Did he know? Should he have known? I have no idea.
But when his generation, the WWII generation, pressured us - forced us, really - to go and fight this war, and get killed in rice paddies so far from home for no good reason that we could see (and, in hindsight, no good reason period) it ignited a generational war which tore down a good deal of the social stability of this society, and opened wounds which have not yet healed, and which may not heal any time soon.
Our parents (the so-called, called by themselves, "greatest generation") did not defend us. They were still back in their imaginations fighting the Evil Nazis, and then Evil Communism. They didn't see it. And we paid the price.
How much of this lies at the door of Robert McNamara? I don't know. Hindsight is always 20/20. The man did a great deal of harm to us and to this society. What did he know? What should he have known? I have no idea.
RIP
I can't tell you guys, our children, what it was like.
The draft forced our men to serve in Vietnam. We all knew what BS it all was. Even in our late teens and early twenties, it was obvious. (So why couldn't our parents see it??) So many came back in body bags; many many more, physically and/or emotionally crippled. For no good reason. For no reason. For nothing. Trying to explain our point of view to the self-defined "greatest generation" was an exercise in futility. You might as well talk to a brick wall.
So, we thought, what about the other "values" of this "generation"? And in some ways we threw the baby out with the bathwater. Sexual license, drug use, you name it. Because our parents had pinned their entire moral authority to something that any child could see was evil. So we wrote them off wholesale. Everything.
Viewed now, in the cool light of maturity, this was a mistake. But come on, you guys, we were like what, 20 years old? Were we supposed to be able to make fine distinctions? Children that age take the world as it is given to them. What were we supposed to do? Say, OK, so send me to a rice paddy so I can be shot and killed, in the service of the Great American Empire (which, by the way, doesn't exist)?
"Greatest generation" my left foot.
If there is an afterlife, there are probably a lot of dead soldiers who have a few things to say to McNamara.
alkali:
Not quite.

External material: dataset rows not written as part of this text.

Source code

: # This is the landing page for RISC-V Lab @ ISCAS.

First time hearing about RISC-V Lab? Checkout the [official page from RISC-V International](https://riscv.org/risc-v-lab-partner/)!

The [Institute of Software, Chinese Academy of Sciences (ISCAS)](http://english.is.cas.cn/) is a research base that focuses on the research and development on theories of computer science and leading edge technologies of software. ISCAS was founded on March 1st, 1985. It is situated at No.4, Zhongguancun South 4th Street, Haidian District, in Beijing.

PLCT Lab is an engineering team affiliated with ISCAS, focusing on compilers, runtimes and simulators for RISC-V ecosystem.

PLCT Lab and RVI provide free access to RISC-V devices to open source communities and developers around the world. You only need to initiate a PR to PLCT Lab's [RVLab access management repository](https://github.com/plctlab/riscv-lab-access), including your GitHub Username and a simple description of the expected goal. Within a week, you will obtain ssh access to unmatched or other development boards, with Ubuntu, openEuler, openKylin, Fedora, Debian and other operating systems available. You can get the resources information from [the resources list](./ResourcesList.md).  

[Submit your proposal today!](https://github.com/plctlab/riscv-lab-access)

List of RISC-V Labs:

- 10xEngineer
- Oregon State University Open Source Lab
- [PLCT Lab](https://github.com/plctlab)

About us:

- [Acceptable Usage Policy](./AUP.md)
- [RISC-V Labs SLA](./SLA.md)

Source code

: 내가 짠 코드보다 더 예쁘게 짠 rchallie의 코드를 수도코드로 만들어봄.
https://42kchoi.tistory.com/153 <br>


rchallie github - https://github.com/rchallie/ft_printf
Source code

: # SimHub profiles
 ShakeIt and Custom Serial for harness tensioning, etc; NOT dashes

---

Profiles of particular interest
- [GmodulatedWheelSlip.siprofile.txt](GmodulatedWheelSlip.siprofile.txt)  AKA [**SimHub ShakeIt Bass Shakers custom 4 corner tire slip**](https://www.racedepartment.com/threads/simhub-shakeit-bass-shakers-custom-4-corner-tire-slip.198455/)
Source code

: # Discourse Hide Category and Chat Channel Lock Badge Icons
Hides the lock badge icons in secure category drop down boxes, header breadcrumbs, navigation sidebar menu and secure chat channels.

McNamara was president of Ford Motor Company before he joined the Kennedy administration.
And this has any relevance to his skills (or lack of them) as Secretary of Defense? What is the source of his incompetence?
This, from Bob Herbert's column today:
"The hardest lesson for people in power to accept is that wars are unrelentingly hideous enterprises, that they butcher people without mercy and therefore should be undertaken only when absolutely necessary."